Google is passing the costs of the UK’s Digital Services Tax onto advertisers by increasing its advertising prices.
Companies advertising through Google Ads and Google-owned YouTube will be charged an extra 2% – the same rate levied by the digital tax – from November this year.
Announced by former chancellor Philip Hammond, the Digital Services Tax aims to bring in more funds to the Treasury from companies that operate search engines, social media websites and online marketplaces with revenues above £500m.
Google has also raised advertising prices by 5% in Austria and Turkey in response to their own digital taxes. The news was first reported by City AM.
In 2019 Google UK paid £44m in corporation tax on revenues of £1.6bn.
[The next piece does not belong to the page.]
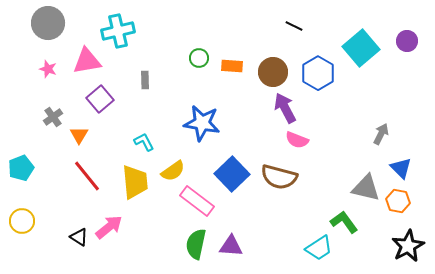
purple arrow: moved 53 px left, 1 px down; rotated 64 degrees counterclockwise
Because its business is digital, Google is able to report UK advertising profits in other jurisdictions.
Global digital services tax remains elusive
Some 140 countries are involved in talks to create a global digital services tax. However, the US – where the majority of tech companies affected by the regulation are based – has pulled out of discussions.
A Google spokesperson said: “Digital service taxes increase the cost of digital advertising. Typically, these kinds of cost increases are borne by customers and like other companies affected by this tax, we will be adding a fee to our invoices, from November.
“We will continue to pay all the taxes due in the UK, and to encourage governments globally to focus on international tax reform rather than implementing new, unilateral levies.”
Amazon has also announced that it will pass on the 2% digital tax to marketplace sellers this month. This is likely to see those costs then passed on to consumers. However, eBay has stated that it will absorb the additional cost itself.